The Let’s Play Video
Amanda and I were just about ready to share the game with others, but we recognized that playing the game was asking for a lot of people’s time, and reaching a point where you “get” the game might never happen. For those people, we thought we could still share the game with them in the form a Let’s Play video. Amanda used OBS, the software that Twitch streamers use, to set up a recording of her game and our Zoom call, and we would play a bunch of games to show how the game works. It was fun to make, despite frustrating technical issues, and Amanda did a great job of putting together the video!
My favourite part of the video is the easter egg at the end: I added a surprise in the game and I’m so glad we recorded Amanda’s reaction to it.

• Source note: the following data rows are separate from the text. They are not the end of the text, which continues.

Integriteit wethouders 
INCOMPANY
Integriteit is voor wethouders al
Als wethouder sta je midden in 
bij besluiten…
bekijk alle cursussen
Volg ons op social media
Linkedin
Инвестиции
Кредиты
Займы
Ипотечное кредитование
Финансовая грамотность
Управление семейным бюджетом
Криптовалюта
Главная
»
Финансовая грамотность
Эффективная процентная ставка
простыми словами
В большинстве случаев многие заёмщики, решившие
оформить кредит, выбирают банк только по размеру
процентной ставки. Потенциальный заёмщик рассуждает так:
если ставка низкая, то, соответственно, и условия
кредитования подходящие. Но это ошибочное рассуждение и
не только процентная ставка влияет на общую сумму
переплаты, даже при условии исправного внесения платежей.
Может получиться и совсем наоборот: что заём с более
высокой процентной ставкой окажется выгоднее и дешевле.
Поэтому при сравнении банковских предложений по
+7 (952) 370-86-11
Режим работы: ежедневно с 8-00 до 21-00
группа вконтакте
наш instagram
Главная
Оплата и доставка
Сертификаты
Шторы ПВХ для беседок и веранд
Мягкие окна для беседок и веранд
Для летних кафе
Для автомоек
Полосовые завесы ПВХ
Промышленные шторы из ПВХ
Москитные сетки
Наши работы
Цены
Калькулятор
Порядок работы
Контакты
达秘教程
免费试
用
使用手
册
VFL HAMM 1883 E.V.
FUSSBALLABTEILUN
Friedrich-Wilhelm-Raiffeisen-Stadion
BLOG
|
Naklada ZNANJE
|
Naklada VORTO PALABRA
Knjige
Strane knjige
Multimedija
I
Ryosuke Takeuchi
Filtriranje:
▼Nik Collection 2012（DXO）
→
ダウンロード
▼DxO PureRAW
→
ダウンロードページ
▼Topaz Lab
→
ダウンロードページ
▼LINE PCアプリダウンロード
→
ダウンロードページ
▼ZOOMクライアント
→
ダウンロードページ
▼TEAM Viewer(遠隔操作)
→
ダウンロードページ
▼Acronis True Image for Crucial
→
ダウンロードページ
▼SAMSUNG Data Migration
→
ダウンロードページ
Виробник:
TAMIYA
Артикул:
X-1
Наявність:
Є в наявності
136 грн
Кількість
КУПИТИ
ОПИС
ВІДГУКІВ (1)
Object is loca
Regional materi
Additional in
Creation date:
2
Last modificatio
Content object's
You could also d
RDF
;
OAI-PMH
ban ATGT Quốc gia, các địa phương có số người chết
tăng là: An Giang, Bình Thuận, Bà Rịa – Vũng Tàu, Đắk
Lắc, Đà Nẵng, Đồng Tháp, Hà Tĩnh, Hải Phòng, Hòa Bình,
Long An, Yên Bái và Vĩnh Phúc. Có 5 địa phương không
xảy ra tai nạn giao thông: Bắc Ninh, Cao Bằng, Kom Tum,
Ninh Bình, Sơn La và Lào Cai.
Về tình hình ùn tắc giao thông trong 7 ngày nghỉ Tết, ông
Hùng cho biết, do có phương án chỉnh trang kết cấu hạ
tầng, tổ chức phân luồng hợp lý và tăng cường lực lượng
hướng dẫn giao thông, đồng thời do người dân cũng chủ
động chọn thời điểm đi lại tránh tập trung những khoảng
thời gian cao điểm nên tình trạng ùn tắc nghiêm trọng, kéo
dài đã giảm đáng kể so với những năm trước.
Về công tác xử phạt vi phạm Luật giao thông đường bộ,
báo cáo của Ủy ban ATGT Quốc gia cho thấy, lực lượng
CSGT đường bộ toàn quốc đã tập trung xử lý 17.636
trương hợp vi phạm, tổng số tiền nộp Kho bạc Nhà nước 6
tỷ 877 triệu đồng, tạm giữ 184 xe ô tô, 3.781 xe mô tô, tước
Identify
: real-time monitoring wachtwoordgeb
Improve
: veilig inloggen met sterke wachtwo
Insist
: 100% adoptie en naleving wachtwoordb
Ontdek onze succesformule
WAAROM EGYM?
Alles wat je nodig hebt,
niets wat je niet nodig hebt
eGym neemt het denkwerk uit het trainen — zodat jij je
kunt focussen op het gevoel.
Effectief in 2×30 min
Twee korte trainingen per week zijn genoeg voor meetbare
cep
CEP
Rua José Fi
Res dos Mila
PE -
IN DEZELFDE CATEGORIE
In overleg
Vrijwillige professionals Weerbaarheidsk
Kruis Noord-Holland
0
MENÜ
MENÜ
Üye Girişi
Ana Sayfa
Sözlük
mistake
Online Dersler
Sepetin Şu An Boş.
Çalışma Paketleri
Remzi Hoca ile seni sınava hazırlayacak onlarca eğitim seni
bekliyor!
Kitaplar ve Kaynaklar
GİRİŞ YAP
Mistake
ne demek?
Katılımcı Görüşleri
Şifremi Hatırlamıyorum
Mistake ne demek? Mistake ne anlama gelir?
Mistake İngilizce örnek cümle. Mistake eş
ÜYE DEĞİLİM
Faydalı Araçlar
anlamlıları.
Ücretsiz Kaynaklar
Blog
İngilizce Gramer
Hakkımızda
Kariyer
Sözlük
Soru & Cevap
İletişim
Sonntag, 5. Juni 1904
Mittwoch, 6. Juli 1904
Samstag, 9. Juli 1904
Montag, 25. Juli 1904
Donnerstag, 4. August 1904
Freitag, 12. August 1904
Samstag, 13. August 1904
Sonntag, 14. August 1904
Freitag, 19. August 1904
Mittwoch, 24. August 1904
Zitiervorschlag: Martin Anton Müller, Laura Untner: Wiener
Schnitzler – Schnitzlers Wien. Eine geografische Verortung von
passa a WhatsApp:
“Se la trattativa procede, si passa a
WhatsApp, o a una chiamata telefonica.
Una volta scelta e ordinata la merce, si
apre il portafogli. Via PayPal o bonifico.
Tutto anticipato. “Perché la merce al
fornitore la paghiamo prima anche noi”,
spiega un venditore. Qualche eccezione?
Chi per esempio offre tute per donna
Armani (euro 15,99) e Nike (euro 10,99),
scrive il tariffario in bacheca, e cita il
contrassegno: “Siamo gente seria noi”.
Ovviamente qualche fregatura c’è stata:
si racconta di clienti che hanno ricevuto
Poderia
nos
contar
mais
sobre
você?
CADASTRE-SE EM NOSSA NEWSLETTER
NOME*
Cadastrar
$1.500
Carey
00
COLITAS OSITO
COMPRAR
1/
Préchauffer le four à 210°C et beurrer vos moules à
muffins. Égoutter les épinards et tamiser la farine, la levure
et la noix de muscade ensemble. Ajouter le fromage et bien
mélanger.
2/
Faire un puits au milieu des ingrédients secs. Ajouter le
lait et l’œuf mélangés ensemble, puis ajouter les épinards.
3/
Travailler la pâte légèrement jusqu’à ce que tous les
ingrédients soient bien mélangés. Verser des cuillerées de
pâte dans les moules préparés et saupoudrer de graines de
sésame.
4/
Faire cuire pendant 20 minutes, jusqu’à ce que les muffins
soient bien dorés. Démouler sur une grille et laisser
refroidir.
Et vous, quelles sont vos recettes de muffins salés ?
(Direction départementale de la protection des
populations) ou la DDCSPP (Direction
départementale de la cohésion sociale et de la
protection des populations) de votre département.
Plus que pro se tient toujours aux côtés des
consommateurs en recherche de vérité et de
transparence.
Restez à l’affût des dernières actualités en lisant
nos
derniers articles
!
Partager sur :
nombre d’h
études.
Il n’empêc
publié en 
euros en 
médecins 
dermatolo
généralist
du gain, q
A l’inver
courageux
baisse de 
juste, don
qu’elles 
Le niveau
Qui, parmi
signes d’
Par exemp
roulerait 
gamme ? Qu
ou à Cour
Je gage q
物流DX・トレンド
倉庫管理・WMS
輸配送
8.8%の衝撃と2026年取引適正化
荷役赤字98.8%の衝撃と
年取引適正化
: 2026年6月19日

On release day, Amanda and I shared the game to our personal social networks and to Product Hunt. We got tons of lovely feedback from friends and strangers — it was a great day.
Besides release day, there were a few other moments when Connect the Stars saw larger audiences:
- ProductHunt tweeted about the game. This tweet caused a lot of attention on Twitter, and tons of celebrity stan accounts played the game.
- Some German forum really enjoyed the game, and caused a surprising amount of traffic.
- John August, the screenwriter who wrote movies such as Charlie’s Angels, Big Fish, Charlie and the Chocolate Factory, and Corpse Bride, shared a recommendation to Connect the Stars in his newsletter. It was very exciting to see folks in the industry enjoy the game!
- The most viral Connect the Stars ever got, by far, was when I posted it to the Letterboxd subreddit. It felt great that the Letterboxd community, who inspired the game in the first place, also enjoyed it the most.
- Girls Play, a Twitch stream with 71K followers, played Connect the Stars one day (skip to 55:25). They ended up playing for almost 2 hours!
- There was also some viral moment that happened in Argentina, but I have never been able to find the exact place where it started. It was the second-largest spike of users ever!
I still work on the website on-and-off whenever inspiration strikes. I recently added a new options menu to change the pool of “Choose For Me” actors. I wanted to make the game better for niche communities who want to play with more obscure actors, Bollywood actors, or actors from before the 1970s.
I don’t have a clear end-goal from this project, I just enjoy making something that I personally find fun. I hope the story of Connect the Stars inspires other software developers to pursue creative projects for the joy of it, too. Creating apps and websites for the communities you love (in this case, the film community) helps keep the internet full of serendipitous fun.